### PROBLEM DESCRIPTION
Show every line in the entries below where the word "simulation" appears.

Items from a dataset
# # # #

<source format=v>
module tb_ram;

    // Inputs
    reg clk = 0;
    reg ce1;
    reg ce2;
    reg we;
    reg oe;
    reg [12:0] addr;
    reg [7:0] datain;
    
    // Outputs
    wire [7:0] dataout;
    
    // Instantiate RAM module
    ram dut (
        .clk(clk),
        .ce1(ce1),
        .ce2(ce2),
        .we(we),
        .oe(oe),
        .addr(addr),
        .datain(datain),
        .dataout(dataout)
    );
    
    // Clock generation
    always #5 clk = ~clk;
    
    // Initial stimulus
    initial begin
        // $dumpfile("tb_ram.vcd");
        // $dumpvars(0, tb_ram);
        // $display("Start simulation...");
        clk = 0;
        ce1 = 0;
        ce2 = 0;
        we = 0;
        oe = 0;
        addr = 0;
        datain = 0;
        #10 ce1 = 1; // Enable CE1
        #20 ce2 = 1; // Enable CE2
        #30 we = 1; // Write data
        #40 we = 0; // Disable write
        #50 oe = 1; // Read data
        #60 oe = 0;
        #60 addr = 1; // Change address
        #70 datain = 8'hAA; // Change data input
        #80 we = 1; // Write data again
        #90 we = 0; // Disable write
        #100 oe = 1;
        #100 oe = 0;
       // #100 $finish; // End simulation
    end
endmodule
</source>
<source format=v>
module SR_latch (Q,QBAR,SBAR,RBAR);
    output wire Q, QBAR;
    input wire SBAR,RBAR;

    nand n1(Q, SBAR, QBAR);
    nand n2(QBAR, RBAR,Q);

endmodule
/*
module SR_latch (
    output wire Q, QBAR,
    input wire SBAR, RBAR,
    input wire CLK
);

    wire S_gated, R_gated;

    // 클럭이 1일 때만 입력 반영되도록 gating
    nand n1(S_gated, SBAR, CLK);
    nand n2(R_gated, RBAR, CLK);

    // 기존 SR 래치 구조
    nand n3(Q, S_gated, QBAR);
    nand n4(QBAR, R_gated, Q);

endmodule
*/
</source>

# # # #

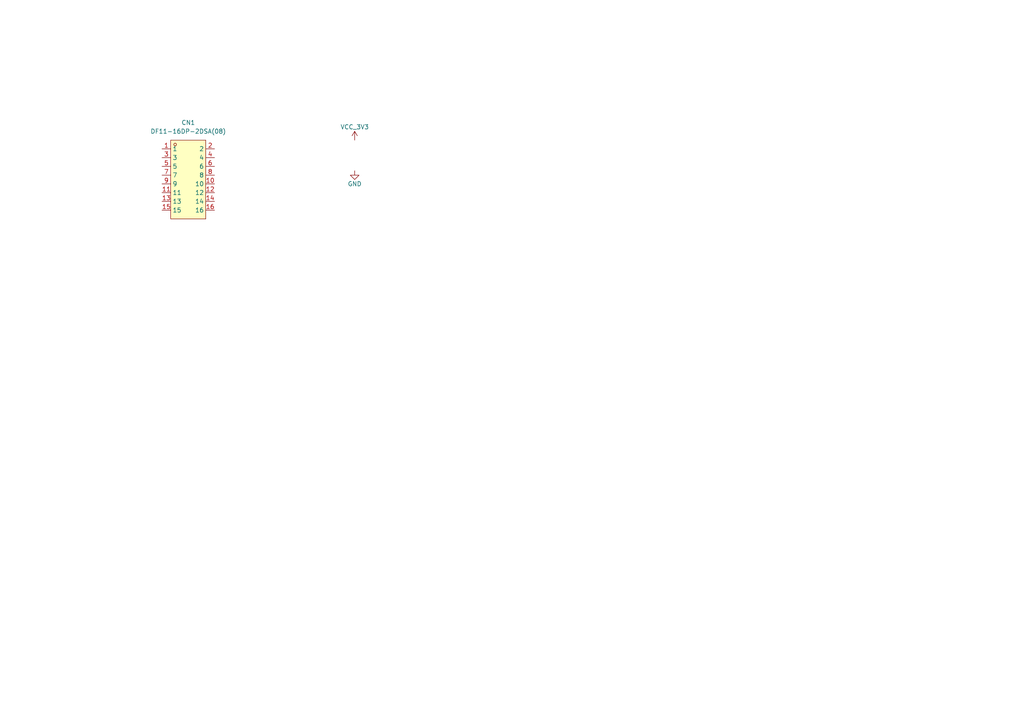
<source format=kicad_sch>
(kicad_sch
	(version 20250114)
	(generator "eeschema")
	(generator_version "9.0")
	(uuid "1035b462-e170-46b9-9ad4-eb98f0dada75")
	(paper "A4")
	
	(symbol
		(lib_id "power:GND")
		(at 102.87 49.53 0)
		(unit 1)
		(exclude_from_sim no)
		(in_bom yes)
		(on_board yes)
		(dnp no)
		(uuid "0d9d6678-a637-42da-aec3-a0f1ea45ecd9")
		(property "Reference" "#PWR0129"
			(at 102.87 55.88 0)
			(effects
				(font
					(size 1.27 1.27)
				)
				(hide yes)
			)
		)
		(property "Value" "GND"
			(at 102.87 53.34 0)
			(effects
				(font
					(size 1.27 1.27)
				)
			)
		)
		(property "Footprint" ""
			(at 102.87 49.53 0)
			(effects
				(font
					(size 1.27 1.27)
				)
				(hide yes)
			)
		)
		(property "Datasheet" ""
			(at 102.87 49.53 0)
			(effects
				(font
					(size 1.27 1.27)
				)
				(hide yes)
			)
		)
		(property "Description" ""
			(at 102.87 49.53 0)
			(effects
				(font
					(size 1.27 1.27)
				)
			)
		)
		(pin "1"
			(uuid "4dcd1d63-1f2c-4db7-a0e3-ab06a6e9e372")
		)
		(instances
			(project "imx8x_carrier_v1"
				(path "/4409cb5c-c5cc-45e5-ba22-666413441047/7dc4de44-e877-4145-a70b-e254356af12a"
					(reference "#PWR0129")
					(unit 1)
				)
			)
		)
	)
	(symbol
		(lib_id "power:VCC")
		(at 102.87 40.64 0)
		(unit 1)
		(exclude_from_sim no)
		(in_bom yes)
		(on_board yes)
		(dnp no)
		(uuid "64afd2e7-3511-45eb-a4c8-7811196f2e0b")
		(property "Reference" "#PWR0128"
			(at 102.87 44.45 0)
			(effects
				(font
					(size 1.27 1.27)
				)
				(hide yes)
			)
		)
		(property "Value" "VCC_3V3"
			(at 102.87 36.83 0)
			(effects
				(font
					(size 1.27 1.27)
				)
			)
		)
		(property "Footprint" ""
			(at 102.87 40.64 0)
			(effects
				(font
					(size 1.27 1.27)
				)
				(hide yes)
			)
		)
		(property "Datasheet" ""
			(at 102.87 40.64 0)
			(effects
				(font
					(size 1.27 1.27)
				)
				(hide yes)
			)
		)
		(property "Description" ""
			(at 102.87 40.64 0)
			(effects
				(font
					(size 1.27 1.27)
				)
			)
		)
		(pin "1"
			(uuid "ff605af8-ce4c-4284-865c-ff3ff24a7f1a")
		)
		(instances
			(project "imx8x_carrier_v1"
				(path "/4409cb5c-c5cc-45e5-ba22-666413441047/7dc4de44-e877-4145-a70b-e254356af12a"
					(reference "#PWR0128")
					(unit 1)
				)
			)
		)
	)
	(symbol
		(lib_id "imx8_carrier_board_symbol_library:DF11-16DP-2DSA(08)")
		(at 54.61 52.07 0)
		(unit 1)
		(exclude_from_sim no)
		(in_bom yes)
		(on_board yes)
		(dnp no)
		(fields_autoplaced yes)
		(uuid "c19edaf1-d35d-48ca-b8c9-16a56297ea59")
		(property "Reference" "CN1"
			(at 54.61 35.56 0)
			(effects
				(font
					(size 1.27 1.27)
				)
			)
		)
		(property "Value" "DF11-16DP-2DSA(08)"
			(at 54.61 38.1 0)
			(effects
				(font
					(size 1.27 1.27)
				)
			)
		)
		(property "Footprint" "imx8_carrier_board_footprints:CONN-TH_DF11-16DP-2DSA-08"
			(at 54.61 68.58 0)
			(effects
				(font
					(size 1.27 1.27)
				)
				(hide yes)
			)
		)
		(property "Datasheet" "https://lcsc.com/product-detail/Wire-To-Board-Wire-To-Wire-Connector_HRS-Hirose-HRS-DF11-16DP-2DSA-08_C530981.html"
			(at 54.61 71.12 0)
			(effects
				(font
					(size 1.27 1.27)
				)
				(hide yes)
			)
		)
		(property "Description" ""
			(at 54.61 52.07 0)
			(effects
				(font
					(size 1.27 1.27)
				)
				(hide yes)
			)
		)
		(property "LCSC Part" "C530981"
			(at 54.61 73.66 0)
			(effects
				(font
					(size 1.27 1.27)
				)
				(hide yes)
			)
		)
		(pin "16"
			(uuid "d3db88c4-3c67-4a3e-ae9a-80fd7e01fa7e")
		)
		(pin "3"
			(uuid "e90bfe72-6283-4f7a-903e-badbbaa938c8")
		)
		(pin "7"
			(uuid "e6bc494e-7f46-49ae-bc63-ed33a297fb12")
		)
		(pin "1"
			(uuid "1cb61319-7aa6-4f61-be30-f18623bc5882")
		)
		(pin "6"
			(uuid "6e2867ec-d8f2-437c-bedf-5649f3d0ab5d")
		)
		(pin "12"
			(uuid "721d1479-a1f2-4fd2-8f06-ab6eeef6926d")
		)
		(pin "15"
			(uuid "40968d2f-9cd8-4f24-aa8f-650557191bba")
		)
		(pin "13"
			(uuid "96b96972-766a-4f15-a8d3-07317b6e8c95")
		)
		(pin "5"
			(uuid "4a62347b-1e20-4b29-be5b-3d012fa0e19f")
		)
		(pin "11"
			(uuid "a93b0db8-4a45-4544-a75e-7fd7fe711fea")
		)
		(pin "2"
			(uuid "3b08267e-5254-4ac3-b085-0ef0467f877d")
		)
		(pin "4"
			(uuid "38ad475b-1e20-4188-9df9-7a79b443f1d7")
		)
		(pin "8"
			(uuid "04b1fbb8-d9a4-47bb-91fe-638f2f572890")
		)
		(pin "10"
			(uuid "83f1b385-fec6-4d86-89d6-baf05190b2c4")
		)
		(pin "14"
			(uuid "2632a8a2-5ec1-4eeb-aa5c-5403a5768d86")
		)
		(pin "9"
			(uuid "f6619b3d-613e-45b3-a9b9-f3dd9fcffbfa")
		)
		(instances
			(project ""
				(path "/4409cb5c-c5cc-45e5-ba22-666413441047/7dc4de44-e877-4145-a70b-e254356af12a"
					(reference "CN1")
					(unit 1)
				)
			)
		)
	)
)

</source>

# # # #

### WRITTEN ANSWER
        // $display("Start simulation...");
       // #100 $finish; // End simulation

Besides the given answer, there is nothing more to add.